Assignment – The lines to repeat are those below from the one containing "pinky pip: (204, 125)" down to the one containing "thumb tip: (294, 211)", both included; reproduce them exactly and nothing else.
Entries provided section start
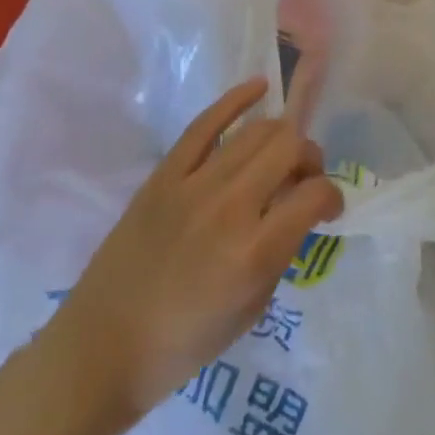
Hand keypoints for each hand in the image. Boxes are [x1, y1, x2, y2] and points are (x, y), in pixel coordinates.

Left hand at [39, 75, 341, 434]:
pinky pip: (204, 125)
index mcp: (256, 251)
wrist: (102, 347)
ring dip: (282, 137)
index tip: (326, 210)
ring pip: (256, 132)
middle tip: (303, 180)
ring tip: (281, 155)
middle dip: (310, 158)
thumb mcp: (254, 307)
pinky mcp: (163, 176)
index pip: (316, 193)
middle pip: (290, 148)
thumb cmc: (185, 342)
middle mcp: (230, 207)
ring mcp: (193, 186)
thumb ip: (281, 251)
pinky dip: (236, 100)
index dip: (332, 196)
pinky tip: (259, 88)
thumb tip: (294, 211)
Entries provided section end
Entries provided section start
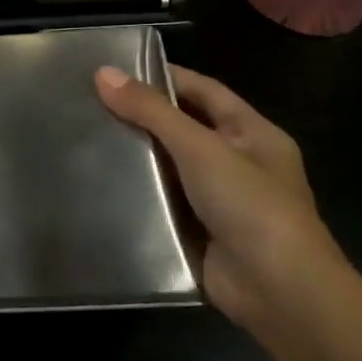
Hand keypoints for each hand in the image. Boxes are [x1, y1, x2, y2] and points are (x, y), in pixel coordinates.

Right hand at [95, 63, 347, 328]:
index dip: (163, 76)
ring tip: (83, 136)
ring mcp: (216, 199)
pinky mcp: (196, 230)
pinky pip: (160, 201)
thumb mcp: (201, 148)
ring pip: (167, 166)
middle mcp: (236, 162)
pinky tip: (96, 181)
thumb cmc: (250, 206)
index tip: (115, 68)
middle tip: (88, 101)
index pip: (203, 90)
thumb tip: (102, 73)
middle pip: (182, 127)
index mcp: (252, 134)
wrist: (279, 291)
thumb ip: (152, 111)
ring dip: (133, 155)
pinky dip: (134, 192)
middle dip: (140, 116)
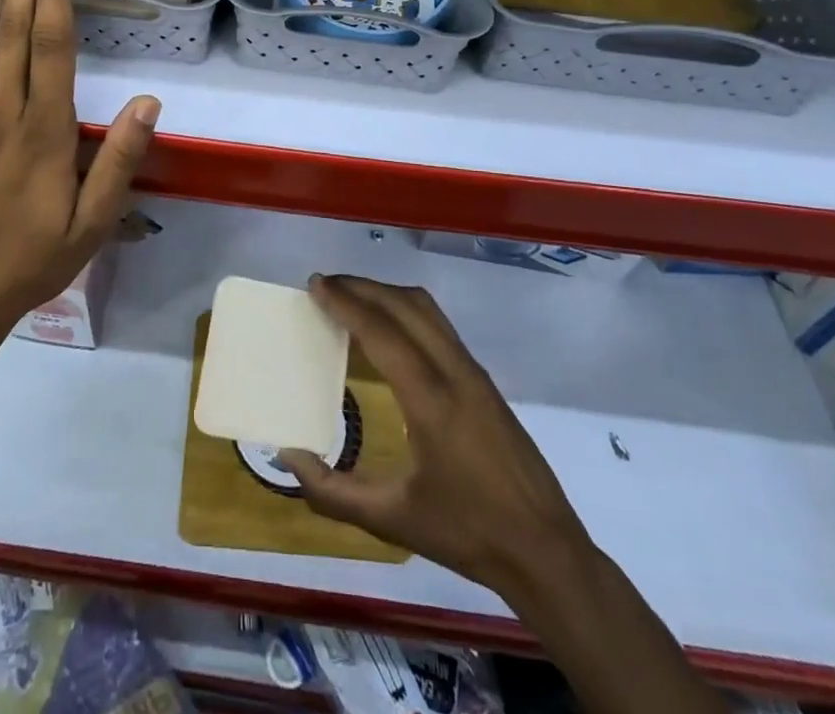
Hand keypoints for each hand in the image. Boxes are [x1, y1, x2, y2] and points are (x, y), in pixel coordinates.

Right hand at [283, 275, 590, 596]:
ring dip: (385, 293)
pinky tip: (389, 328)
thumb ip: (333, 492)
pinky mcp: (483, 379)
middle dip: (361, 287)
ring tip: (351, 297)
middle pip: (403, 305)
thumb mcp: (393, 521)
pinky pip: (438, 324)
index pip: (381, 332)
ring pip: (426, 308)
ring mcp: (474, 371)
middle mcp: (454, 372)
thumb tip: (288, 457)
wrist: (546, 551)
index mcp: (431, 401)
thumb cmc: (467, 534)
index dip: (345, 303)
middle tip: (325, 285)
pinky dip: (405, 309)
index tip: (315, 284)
Entries provided section end
Exercise solution –
pinky pip: (204, 125)
index mcp: (256, 251)
wrist: (102, 347)
ring dip: (282, 137)
index tip: (326, 210)
ring pip: (256, 132)
middle tip: (303, 180)
ring tip: (281, 155)
middle dip: (310, 158)
thumb mcp: (254, 307)
pinky mcp: (163, 176)
index pip: (316, 193)
middle pip: (290, 148)
thumb cmc: (185, 342)
middle mcp: (230, 207)
ring mcp: (193, 186)
thumb ip: (281, 251)
pinky dip: (236, 100)
index dip: (332, 196)
pinky tip: (259, 88)
thumb tip: (294, 211)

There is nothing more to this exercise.